What this task involves:
Give the entries back exactly as they stand, but without pictures.

Material supplied: Begin

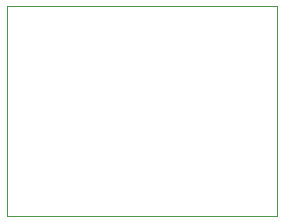
<source format=gbr>
G04 #@! TF.FileFunction,Profile,NP*
%FSLAX46Y46*%
G04 Gerber Fmt 4.6, Leading zero omitted, Abs format (unit mm)*
G04 Created by KiCad (PCBNEW 4.0.2+dfsg1-stable) date ons 25 jan 2017 10:37:56 CET*
%MOMM*%
G01*
G04 APERTURE LIST*
%ADD10C,0.100000*%
G04 APERTURE END LIST*
D10*
X22860000Y17780000D02*
X0Y17780000D01*
X22860000Y0D02*
X22860000Y17780000D01*
X0Y0D02*
X22860000Y0D01*
X0Y17780000D02*
X0Y0D01*
M02*

</source>
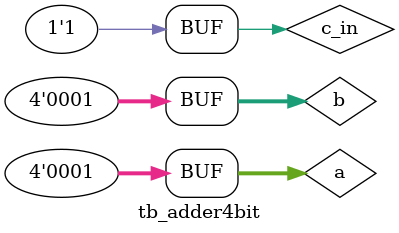
<source format=v>
module tb_adder4bit();
reg [3:0] a,b;
reg c_in;
wire [3:0] s;
wire c_out;

adder4bit dut (a,b,c_in,s,c_out);

initial 
begin
#100
a=9;b=8;c_in=1;
#100
a=2;b=7;c_in=0;
#100
a=1;b=4;c_in=0;
#100
a=1;b=1;c_in=1;
end
//display results on console

endmodule

</source>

Material supplied: End

Response to this task:
<source format=gbr>
G04 #@! TF.FileFunction,Profile,NP*
%FSLAX46Y46*%
G04 Gerber Fmt 4.6, Leading zero omitted, Abs format (unit mm)*
G04 Created by KiCad (PCBNEW 4.0.2+dfsg1-stable) date ons 25 jan 2017 10:37:56 CET*
%MOMM*%
G01*
G04 APERTURE LIST*
%ADD10C,0.100000*%
G04 APERTURE END LIST*
D10*
X22860000Y17780000D02*
X0Y17780000D01*
X22860000Y0D02*
X22860000Y17780000D01*
X0Y0D02*
X22860000Y0D01*
X0Y17780000D02*
X0Y0D01*
M02*

</source>
<source format=v>
module tb_adder4bit();
reg [3:0] a,b;
reg c_in;
wire [3:0] s;
wire c_out;

adder4bit dut (a,b,c_in,s,c_out);

initial 
begin
#100
a=9;b=8;c_in=1;
#100
a=2;b=7;c_in=0;
#100
a=1;b=4;c_in=0;
#100
a=1;b=1;c_in=1;
end
//display results on console

endmodule

</source>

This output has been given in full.